Skaggs wanted to stay in the game and correct his mistakes. He spent the offseason preparing his body for this grueling season — one in which he is expected to stay healthy and help anchor the Angels’ rotation — by incorporating a yoga routine into his regimen. He remains determined to make as many starts as his body can let him, picking up the slack in a rotation that is currently missing fellow left-hander Andrew Heaney, who will undergo further evaluation on his inflamed throwing elbow Monday in Los Angeles.

But Skaggs missed some time during spring training after he fatigued his forearm while working on a new pitch during a bullpen session. He was only able to make three Cactus League starts, and he had to hang back in Arizona a few extra days so that he could get one more start in a minor league game.

The Angels did not believe Skaggs had extended his spring outings far enough to throw 100 pitches in Sunday’s game.

Their decision to remove him didn’t change the game’s outcome, anyway. The bullpen threw another 3 1/3 innings Sunday without being charged a run and extended its season-opening scoreless streak to 12 1/3 innings.


Instead, the Angels’ cold streak at the plate doomed them for the third time in four games this season.

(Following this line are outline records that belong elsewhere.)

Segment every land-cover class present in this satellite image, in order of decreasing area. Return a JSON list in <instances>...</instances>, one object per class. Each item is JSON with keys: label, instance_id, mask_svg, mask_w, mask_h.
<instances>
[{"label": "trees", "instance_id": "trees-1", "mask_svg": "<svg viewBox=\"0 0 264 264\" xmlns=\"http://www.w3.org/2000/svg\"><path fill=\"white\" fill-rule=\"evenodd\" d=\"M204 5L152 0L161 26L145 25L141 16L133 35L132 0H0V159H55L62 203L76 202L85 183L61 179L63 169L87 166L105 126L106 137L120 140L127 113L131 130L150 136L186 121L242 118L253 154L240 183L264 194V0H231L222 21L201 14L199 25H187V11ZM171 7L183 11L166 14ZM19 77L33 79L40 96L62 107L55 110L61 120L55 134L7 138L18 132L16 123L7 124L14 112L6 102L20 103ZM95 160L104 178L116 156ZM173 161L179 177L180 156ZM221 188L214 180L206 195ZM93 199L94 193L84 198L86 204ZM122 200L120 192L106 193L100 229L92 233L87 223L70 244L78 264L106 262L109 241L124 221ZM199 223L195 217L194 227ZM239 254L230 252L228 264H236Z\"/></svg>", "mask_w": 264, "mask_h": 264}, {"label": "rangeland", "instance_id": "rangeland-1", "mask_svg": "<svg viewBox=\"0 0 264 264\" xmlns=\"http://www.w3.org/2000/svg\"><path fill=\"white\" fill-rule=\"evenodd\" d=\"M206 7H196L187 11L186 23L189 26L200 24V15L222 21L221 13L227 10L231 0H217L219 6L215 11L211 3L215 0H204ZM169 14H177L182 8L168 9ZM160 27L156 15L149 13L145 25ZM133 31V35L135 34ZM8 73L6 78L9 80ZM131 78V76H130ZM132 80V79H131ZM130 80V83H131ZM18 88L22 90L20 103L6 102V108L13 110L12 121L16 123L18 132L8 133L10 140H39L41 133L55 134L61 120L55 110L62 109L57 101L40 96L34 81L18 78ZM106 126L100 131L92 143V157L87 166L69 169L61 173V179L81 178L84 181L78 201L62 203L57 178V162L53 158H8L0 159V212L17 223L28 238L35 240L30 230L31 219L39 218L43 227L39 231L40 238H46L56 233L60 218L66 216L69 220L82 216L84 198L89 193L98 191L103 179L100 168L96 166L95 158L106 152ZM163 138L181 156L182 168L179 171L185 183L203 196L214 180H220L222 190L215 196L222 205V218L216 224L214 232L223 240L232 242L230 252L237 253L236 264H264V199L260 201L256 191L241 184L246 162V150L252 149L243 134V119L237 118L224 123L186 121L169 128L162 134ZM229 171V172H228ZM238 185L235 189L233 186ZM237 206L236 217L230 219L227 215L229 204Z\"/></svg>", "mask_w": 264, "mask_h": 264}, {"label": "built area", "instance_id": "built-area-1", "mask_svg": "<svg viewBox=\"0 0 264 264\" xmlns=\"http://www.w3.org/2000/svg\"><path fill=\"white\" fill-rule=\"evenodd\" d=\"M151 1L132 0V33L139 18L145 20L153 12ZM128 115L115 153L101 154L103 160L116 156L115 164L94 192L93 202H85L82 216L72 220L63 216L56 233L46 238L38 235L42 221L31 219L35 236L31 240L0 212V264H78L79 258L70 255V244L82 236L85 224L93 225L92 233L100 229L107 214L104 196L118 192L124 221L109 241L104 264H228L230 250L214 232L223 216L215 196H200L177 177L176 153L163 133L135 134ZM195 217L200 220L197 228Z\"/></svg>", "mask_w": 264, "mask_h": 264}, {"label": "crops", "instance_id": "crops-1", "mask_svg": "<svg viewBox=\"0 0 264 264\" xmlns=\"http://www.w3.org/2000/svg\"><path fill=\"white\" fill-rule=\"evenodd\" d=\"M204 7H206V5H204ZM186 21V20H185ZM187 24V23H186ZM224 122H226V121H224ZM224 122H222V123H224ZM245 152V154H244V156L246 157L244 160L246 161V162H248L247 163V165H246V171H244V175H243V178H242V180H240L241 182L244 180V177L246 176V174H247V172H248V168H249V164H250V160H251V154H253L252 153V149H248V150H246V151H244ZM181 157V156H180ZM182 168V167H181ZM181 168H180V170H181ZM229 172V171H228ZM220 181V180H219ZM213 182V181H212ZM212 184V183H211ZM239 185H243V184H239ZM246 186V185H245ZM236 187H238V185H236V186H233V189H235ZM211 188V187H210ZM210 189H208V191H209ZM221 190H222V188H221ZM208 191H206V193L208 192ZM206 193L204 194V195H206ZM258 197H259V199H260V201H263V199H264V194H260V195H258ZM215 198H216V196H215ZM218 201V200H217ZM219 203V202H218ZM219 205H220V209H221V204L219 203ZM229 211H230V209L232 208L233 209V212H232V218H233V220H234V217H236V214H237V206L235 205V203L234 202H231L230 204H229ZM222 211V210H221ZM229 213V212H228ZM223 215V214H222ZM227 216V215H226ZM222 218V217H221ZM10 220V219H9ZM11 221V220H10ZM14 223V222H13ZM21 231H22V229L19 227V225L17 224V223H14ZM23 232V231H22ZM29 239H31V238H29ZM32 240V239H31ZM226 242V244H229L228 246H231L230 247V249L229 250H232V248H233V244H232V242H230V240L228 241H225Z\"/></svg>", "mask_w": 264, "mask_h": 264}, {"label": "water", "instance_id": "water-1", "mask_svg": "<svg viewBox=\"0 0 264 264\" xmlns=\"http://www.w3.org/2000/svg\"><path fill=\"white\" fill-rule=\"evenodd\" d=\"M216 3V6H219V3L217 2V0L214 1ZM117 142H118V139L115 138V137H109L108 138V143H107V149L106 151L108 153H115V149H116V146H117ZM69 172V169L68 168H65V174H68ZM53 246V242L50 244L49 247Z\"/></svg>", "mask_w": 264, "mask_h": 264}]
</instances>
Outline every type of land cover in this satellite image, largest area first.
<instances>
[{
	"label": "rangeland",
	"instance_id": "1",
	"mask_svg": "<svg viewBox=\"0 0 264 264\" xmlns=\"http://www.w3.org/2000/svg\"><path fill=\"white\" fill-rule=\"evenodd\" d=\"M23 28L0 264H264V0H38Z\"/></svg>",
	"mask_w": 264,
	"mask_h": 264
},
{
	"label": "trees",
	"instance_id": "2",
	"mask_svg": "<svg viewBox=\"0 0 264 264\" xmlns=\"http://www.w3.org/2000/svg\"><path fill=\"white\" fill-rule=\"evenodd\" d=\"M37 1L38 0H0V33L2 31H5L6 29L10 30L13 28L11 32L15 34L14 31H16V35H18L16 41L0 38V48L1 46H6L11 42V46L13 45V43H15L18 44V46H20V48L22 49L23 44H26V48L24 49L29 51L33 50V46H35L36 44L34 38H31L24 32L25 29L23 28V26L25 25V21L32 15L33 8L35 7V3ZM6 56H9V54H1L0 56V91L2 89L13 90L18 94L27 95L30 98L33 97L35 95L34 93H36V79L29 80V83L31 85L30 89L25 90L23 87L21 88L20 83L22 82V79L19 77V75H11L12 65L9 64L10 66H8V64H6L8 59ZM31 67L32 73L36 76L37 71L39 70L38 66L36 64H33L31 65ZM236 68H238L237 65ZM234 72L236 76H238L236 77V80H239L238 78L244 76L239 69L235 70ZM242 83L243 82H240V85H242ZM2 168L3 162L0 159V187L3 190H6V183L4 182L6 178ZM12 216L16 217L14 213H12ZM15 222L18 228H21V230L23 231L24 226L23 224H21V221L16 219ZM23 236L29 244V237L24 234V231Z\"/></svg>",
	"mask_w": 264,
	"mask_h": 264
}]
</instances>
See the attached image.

They logged only three hits and stranded three runners, including Mike Trout, who drew a walk from shutdown closer Blake Treinen and then stole second base with two outs in the ninth inning.

In the sixth, Kole Calhoun hit a two-out solo home run off Athletics starter Frankie Montas, who struck out six in six-plus innings. It was the Angels’ first homer of the season. It was also the only bit of energy that served them — a leadoff double from Justin Bour in the seventh did nothing to extend the threat. The Angels lost the series 3-1 after scoring only nine runs and batting only .176 in four games.

Later, as the Angels ate their postgame meals and rehashed with each other their busted NCAA tournament brackets, Skaggs stood at his locker with a slight smirk on his face. Skaggs was one of the only players on his team who had chosen Michigan State to defeat Duke and clinch a Final Four berth.

In a deadpan tone, he said, “That’s the best thing that’s happened to me all day.”